Mientras se sucedían los temas, con mayor peso de su último y estupendo disco, Who Sold My Generation, los ánimos se fueron caldeando, y en “No Cops” incluso se llegó a formar un pogo tras el rabioso «fuck the police” de la banda. Mención especial para la rocanrolera versión de “Mama Keep Your Big Mouth Shut”, de Bo Diddley, y para uno de sus más recientes balazos como es “Right/Wrong”, con un Danny Lee Blackwell pletórico a la guitarra, que acabó derramando sangre y sudor por todo el suelo del escenario. James Traeger, y su pinta de vikingo enloquecido, a la batería y Jakob Bowden al bajo escoltan a Blackwell, con éste último respaldándole en las voces. De hecho, Bowden, además de dedicarse todo el concierto a bailar hipnóticamente con su bajo, demostró en ciertos momentos tener un timbre de voz incluso mejor que el del guitarrista. Con su himno más reconocible, la chirriante y perfecta “Puppet on a String”, acabaron el tiempo reglamentario guardándose al público en el bolsillo.
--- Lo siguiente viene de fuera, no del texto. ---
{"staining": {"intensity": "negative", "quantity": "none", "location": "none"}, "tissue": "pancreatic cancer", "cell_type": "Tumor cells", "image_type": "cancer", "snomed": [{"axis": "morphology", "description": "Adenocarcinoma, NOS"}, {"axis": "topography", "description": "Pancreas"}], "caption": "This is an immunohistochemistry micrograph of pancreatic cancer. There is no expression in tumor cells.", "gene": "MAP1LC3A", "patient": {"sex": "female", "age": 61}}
El bis, al que entraron fumando como chulos que son, consistió en una “Egypt Berry” monumental, cuyo toque oriental supuso el fin perfecto de la noche. Una hora escasa de máxima intensidad en la que, por poner una pega, un servidor echó de menos algún tema más de su debut, pero que objetivamente fue irreprochable. Con un directo igual de psicodélico pero aún más explosivo que sus álbumes de estudio, Night Beats triunfaron sin paliativos en Moby Dick.